Apache Kafka Architecture — Kafka Component Overview
Let’s start by answering the question “What is Kafka?”.
Kafka is a Distributed Streaming Platform or a Distributed Commit Log.
Kafka is a distributed streaming platform which can be used for building real-time data pipelines and streaming apps. It is a highly scalable, fault-tolerant distributed system.
Though Kafka started as a publish-subscribe messaging system( similar to message queues or enterprise messaging systems but not exactly), over the years it has involved as a complete streaming platform.
The main Kafka components are topics, producers, consumers, consumer groups, clusters, brokers, partitions, replicas, leaders, and followers.
The following diagram offers a simplified look at the interrelations between these components.
Use Case:
- Messaging System
- Activity Tracking
- Gather metrics from different locations
- Application logs gathering
- Stream processing
- Decoupling of system dependencies
- Integrating with Hadoop Spark with big data
Example:
Netflix use: To show to recommendation of TV shows
LinkedIn: To prevent spam
Uber: To gather user, taxi, trip in real data time
Kafka API Architecture
Producer API
The Kafka Producer API enables an application to publish a stream of records to one or more Kafka topics.
Consumer API
The Kafka Consumer API enables an application to subscribe to one or more Kafka topics. It also makes it possible for the application to process streams of records that are produced to those topics.
Streams API
The Kafka Streams API allows an application to process data in Kafka using a streams processing paradigm. With this API, an application can consume input streams from one or more topics, process them with streams operations, and produce output streams and send them to one or more topics. In this way, the Streams API makes it possible to transform input streams into output streams.
Connect API
The Kafka Connector API connects applications or data systems to Kafka topics. This provides options for building and managing the running of producers and consumers, and achieving reusable connections among these solutions. For instance, a connector could capture all updates to a database and ensure those changes are made available within a Kafka topic.
Kafka Cluster Architecture
Topics, Partitions and and offsets
Kafka Topics: A particular stream of data
- Similar to a table in a dataset
- You can have as many topics you wants
- A topic is identified by its name
- Topics are split in Partitions
- Each partition is ordered
- Each msg within a partition get get an incremental id, called offset
- Offset only have a meaning for specific partition
Example: offset3 in partition0 does not represent the same data as offset 3 in Partition1
- Order is guaranteed only in Partition (not cross partition)

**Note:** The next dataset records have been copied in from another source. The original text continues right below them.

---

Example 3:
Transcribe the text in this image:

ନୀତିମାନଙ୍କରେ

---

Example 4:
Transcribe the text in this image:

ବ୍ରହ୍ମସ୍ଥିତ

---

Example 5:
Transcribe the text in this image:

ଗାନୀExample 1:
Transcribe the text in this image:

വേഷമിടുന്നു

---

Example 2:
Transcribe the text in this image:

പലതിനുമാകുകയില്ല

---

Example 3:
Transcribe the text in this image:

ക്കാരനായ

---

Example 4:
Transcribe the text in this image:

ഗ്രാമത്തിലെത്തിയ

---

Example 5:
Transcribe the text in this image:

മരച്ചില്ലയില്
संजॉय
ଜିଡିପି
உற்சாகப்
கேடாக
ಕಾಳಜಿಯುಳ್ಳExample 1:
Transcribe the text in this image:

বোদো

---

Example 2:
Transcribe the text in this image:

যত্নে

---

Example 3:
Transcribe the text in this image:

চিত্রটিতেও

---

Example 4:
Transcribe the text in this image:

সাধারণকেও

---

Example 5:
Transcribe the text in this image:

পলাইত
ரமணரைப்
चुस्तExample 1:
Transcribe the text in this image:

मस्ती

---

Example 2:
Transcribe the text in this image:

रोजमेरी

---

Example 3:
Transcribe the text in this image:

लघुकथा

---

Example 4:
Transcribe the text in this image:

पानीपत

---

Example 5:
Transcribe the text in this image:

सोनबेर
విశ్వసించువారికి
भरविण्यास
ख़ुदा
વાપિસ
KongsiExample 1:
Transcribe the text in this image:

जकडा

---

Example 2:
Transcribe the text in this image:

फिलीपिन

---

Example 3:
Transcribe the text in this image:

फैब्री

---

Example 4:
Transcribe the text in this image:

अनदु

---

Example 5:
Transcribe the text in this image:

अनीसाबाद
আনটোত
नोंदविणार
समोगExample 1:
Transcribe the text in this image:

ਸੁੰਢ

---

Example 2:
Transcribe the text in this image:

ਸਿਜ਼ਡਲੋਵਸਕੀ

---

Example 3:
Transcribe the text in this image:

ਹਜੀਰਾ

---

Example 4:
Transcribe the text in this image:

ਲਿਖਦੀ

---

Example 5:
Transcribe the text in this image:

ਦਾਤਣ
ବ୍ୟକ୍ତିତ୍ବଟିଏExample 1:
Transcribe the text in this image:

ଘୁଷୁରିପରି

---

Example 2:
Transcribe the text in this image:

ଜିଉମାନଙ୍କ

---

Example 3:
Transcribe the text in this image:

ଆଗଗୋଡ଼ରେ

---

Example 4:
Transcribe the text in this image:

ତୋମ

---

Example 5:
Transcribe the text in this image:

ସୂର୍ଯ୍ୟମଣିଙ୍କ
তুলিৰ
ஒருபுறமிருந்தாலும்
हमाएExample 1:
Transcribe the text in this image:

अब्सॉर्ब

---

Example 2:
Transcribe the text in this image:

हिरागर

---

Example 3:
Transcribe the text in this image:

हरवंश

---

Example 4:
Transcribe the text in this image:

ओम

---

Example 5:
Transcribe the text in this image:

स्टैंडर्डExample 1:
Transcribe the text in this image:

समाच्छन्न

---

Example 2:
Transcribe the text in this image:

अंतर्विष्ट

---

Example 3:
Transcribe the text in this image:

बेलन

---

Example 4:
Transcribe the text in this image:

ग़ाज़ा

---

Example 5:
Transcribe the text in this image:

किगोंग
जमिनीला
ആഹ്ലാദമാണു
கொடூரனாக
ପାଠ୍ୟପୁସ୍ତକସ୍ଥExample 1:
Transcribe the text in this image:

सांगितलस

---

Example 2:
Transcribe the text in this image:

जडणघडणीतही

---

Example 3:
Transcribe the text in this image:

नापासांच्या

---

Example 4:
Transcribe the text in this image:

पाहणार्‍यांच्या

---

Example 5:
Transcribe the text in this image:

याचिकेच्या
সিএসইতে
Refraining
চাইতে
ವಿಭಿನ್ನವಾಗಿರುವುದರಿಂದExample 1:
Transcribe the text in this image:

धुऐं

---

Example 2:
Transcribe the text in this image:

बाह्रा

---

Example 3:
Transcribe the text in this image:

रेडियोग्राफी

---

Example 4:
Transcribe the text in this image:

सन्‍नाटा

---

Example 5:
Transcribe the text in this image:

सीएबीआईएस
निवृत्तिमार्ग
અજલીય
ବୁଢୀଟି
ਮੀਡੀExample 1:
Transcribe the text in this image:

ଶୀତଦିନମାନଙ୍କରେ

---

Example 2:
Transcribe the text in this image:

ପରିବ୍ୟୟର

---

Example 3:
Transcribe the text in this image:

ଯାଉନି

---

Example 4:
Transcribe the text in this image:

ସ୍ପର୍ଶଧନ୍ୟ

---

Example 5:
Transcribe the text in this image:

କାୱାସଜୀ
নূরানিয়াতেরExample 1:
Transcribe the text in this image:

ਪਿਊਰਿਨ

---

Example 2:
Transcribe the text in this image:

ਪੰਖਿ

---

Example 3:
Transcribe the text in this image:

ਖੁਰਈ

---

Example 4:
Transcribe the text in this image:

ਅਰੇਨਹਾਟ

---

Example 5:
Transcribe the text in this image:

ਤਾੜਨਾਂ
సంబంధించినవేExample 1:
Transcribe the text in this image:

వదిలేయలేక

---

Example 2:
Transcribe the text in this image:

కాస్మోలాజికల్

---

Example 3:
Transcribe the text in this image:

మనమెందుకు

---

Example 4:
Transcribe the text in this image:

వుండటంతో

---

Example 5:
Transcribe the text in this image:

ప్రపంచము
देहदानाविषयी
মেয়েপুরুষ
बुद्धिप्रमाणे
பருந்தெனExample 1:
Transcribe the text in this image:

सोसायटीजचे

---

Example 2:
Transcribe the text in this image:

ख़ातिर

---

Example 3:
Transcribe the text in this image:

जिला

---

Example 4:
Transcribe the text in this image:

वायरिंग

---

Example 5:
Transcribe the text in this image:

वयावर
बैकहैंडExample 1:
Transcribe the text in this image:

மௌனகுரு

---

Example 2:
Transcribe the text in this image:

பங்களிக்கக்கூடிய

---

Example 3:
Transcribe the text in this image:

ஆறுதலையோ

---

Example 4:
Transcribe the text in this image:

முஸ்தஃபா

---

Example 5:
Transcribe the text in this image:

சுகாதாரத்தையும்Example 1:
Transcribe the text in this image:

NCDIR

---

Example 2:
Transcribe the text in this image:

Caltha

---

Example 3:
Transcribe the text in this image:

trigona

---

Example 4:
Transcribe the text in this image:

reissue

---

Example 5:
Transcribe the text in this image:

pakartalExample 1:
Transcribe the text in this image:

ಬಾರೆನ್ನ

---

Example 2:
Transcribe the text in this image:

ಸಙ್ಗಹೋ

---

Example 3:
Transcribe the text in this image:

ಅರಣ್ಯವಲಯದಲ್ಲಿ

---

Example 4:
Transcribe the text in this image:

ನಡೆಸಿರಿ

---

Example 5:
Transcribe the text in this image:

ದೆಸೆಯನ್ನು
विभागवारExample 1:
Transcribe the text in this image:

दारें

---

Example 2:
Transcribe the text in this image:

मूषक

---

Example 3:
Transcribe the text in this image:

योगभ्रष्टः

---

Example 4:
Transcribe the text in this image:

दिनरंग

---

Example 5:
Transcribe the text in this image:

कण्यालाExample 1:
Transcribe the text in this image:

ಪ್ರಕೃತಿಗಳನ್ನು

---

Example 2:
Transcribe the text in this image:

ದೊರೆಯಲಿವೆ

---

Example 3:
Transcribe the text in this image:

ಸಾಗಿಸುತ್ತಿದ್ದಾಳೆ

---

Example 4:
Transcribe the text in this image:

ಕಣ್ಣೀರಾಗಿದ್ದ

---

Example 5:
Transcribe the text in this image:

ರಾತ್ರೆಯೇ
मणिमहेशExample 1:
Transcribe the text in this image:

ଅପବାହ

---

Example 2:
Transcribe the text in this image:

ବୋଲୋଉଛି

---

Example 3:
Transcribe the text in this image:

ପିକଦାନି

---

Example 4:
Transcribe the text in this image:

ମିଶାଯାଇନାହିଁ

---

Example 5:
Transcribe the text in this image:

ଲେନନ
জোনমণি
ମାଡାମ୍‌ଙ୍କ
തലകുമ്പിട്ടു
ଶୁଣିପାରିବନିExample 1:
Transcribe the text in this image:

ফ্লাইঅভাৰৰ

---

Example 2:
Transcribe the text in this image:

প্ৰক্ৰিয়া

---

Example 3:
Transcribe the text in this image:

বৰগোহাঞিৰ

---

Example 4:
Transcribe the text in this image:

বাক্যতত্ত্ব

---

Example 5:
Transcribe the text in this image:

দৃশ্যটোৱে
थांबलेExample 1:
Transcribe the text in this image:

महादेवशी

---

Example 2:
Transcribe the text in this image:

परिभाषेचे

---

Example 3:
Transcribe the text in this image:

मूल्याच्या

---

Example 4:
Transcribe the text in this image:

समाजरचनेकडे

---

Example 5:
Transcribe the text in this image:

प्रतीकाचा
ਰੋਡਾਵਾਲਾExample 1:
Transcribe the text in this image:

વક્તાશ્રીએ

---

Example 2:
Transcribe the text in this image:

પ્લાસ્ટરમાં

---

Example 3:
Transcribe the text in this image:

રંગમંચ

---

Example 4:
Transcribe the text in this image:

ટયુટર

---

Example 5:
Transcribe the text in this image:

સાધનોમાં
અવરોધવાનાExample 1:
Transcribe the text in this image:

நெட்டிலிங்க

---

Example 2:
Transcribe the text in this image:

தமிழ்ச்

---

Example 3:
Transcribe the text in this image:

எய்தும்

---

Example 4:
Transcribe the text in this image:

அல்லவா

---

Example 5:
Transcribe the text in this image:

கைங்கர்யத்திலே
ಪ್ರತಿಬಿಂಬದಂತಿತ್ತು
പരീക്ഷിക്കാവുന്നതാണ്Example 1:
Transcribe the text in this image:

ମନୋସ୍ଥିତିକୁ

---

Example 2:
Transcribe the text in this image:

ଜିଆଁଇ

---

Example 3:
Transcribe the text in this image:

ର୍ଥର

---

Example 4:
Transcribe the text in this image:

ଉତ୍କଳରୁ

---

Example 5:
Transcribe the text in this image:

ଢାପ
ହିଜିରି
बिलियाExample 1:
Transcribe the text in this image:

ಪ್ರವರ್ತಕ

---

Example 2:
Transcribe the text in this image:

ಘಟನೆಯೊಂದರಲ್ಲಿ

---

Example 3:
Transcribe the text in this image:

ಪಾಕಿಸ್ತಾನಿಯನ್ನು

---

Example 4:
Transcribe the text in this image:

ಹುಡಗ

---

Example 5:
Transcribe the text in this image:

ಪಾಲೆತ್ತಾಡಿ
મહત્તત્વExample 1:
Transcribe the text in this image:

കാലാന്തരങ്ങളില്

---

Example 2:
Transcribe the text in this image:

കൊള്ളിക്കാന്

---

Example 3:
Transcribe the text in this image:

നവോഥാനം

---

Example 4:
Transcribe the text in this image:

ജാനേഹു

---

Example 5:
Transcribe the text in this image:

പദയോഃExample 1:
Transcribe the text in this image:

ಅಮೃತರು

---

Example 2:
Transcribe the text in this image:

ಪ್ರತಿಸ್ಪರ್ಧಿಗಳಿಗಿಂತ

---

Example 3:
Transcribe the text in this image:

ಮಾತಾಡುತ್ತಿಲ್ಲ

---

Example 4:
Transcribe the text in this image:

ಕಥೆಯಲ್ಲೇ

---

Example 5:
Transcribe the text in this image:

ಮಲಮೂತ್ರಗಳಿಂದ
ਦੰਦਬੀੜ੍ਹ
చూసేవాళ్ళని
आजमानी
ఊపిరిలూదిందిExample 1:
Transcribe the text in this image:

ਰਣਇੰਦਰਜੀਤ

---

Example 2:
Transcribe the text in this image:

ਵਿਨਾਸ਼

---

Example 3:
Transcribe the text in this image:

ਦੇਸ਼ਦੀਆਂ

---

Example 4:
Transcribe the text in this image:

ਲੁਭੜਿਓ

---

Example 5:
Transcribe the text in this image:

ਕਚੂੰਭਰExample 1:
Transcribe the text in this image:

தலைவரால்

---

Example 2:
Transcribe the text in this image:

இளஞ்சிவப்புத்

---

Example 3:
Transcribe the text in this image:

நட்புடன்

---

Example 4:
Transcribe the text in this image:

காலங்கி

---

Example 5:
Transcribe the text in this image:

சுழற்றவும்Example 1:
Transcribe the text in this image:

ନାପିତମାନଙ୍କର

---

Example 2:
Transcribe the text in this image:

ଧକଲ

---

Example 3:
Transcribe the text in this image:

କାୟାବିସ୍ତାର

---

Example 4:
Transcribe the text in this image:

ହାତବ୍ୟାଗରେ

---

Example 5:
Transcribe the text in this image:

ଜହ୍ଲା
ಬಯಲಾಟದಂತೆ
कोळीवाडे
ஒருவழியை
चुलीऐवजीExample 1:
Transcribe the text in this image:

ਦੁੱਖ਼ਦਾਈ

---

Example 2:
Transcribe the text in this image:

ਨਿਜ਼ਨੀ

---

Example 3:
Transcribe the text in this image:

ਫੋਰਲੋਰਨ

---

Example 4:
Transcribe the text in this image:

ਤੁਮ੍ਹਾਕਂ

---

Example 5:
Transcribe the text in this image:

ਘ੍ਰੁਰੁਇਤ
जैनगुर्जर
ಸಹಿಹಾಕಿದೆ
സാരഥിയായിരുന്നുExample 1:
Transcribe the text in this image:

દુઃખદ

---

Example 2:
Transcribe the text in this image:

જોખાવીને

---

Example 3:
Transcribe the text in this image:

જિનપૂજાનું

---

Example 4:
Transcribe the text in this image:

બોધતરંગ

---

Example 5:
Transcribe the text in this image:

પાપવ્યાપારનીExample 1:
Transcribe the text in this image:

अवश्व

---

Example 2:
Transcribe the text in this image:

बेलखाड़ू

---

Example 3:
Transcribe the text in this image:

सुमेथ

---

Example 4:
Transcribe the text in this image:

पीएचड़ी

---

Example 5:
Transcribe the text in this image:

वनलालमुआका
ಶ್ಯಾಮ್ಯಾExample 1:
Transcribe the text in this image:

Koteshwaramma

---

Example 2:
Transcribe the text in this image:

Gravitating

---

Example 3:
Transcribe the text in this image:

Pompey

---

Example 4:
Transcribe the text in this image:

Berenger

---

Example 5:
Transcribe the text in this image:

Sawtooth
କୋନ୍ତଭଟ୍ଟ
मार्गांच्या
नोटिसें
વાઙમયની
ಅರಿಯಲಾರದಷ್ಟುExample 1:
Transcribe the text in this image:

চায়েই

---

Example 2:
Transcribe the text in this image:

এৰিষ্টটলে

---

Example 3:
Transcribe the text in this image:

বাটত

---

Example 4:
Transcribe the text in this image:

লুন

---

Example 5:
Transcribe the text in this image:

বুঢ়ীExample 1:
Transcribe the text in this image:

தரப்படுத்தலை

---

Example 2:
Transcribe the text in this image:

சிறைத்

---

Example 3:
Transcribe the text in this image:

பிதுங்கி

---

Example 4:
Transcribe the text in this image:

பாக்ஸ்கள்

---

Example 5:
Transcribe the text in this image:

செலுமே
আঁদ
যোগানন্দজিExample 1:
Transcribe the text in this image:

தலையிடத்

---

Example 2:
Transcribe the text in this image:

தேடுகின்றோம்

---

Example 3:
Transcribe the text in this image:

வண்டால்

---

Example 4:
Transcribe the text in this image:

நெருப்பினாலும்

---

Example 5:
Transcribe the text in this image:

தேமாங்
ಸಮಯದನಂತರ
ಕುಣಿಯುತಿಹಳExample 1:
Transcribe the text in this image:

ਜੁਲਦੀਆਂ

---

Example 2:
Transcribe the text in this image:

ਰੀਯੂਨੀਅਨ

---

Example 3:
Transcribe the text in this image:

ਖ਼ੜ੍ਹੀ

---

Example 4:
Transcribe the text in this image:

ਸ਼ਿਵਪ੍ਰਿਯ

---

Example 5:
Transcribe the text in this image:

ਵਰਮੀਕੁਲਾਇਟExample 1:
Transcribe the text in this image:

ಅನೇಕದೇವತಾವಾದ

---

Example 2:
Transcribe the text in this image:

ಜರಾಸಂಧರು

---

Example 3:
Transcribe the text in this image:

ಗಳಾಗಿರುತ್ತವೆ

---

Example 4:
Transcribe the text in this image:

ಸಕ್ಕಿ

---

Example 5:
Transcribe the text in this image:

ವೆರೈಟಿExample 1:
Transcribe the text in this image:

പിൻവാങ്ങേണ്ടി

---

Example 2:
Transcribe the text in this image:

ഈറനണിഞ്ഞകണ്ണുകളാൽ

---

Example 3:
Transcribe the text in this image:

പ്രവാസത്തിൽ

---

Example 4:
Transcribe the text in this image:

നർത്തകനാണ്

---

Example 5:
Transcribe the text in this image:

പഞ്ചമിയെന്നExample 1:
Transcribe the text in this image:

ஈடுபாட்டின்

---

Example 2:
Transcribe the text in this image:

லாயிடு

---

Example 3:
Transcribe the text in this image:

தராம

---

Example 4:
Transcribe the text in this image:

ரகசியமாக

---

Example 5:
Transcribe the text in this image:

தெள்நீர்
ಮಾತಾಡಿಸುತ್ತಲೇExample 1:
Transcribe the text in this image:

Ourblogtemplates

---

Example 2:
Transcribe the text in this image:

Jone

- Data is kelp only for a limited period of time(default is 1 week)
- Once the data is written into the partition it can’t be changed(immutability)
- Data is assigned randomly to the partition unless a key is provided
Kafka Brokers:Kafka Broker manages the storage of messages in the topic(s). If Kafka has more than one broker, that is what we call a Kafka cluster.
- A Kafka cluster is made of multiple brokers (servers)
- Each broker is identified by its ID
- Each broker contain certain topic partitions
- After connecting to any broker (called bootstrap broker), you will be connected to the entire cluster
- A good no to started broker is 3 but some big cluster have more than 100 broker
Example: in this ex we choose to no brokers starting at 100 (arbitrary)
Brokers and Topics
Topic Replication Factor
- Topic should have a replication factor > 1(Usually btw 2 and 3)
- This way if a broker is down, another broker can server the data
Example: Topic-A with 2 partition and replication factor of 2
Example: We lost Broker 102
- Result: Broker 101 and 103 still server the data
Concept of Leader for Partition
- At any time only one broker can be a Leader for the giver Partition
- Only that leader can receive and serve the data to a partition
- The other broker with synchronize the data
- Therefore each partition has one leader and multiple ISR(in sync replica)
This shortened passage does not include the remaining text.